● TASK DESCRIPTION
Determine the number of lines below that contain the string "reset", and state only that number.

● SOURCE DATA

Start of Block

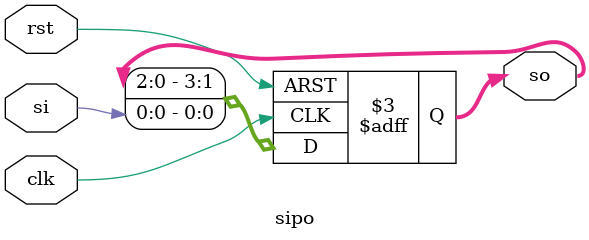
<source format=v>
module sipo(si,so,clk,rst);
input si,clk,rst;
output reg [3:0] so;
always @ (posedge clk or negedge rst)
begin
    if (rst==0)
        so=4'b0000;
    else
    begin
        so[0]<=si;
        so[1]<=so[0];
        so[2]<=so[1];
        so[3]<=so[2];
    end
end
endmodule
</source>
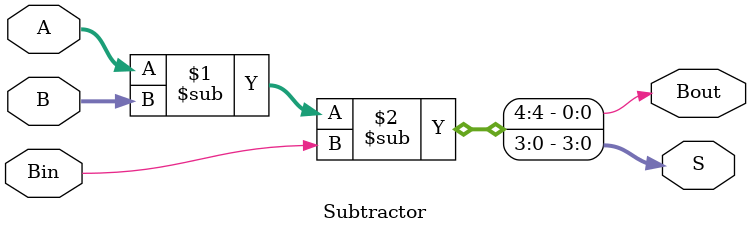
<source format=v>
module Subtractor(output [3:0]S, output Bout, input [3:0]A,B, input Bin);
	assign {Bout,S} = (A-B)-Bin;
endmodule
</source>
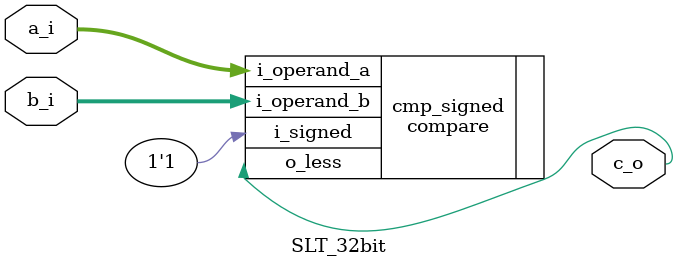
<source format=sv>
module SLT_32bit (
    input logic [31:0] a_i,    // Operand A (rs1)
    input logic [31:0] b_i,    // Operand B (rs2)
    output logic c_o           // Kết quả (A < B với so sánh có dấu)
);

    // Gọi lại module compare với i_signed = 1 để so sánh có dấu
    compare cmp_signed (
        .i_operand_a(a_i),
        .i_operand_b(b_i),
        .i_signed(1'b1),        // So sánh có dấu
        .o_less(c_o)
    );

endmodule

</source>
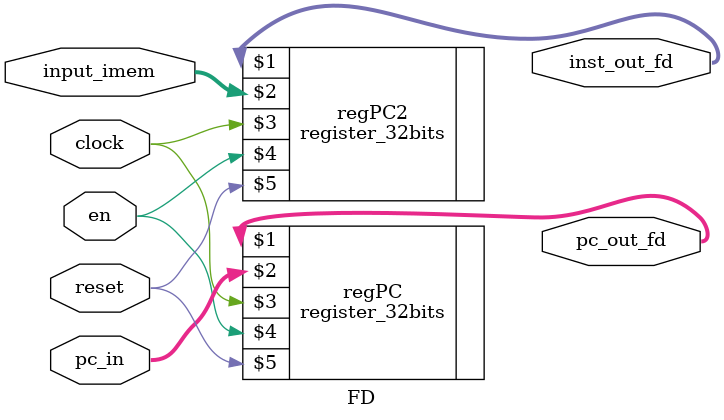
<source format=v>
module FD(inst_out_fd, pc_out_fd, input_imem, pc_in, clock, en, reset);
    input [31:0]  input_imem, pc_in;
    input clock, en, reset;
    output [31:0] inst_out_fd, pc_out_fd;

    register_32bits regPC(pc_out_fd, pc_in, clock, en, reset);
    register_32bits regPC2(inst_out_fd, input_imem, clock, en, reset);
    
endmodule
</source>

End of Block

● THE ANSWER
4